**Assigned task**
Select all lines in the records that include "none".

Itemized modification records:
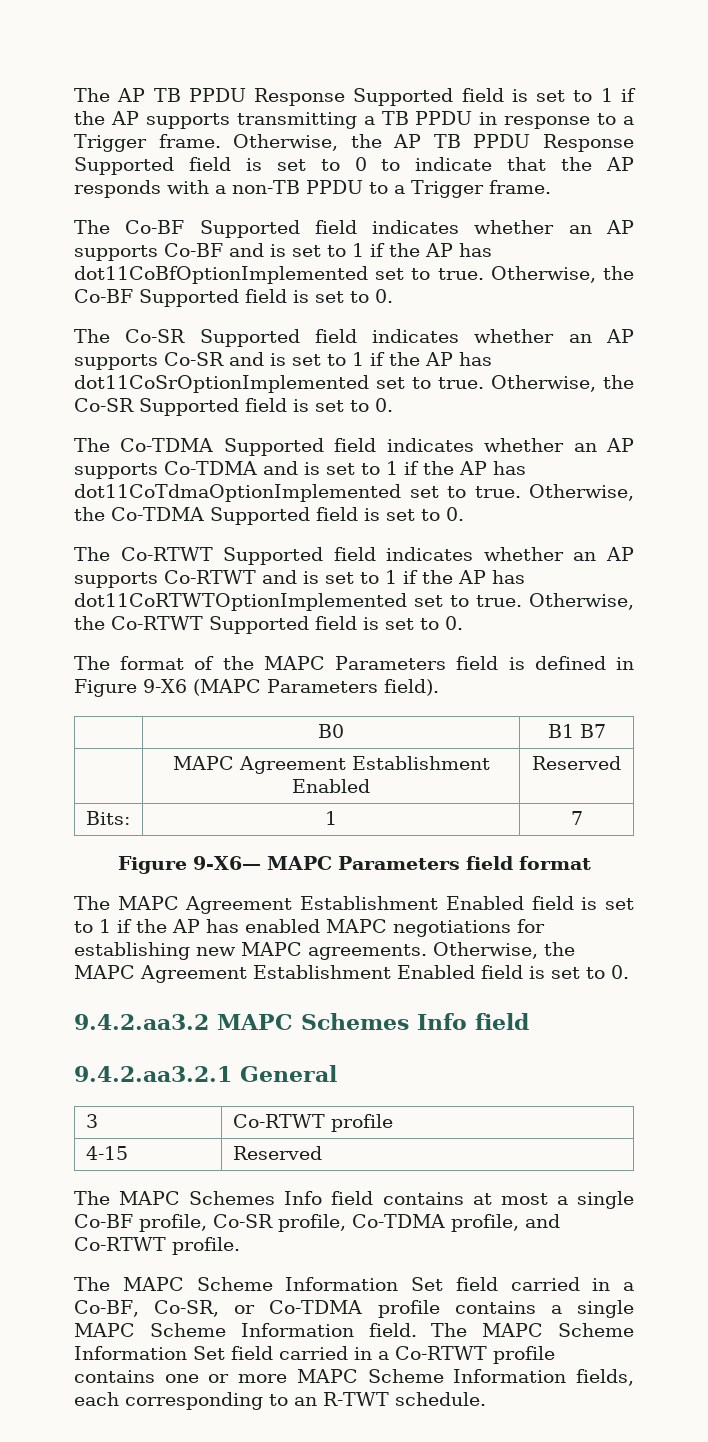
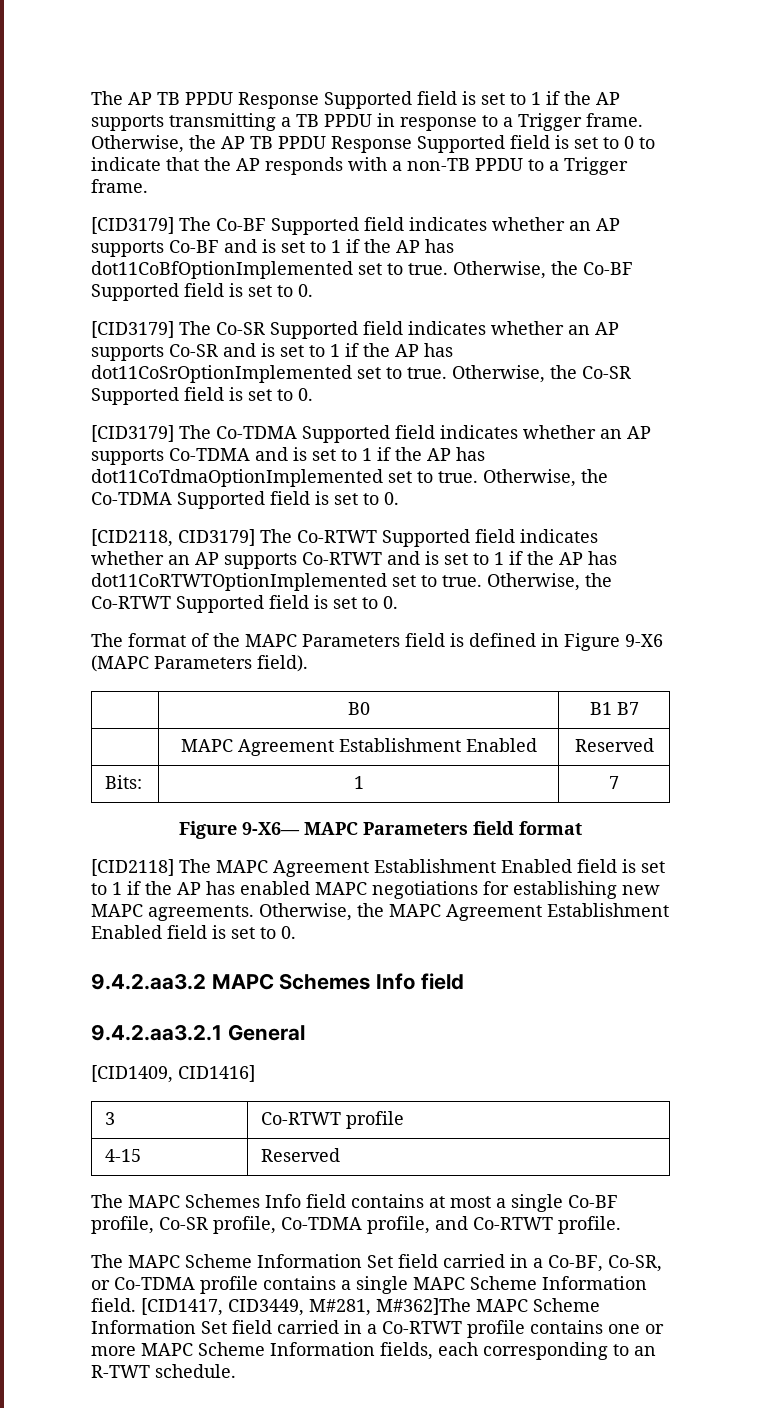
(551, 187) none -> [91,217,174,234] [CID3179]
(393, 296) none -> [91,321,174,338] [CID3179]
(393, 405) none -> [91,425,174,442] [CID3179]
(464, 514) none -> [91,529,255,547] [CID2118, CID3179]
(591, 863) none -> [91,859,174,876] [CID2118]
(337, 1073) none -> [91,1065,255,1083] // [CID1409, CID1416]
[431,1323,468,1337] The -> [141,1298,471,1316] [CID1417, CID3449, M#281, M#362]The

**Answer for the task**
(551, 187) none -> [91,217,174,234] [CID3179]
(393, 296) none -> [91,321,174,338] [CID3179]
(393, 405) none -> [91,425,174,442] [CID3179]
(464, 514) none -> [91,529,255,547] [CID2118, CID3179]
(591, 863) none -> [91,859,174,876] [CID2118]
(337, 1073) none -> [91,1065,255,1083] // [CID1409, CID1416]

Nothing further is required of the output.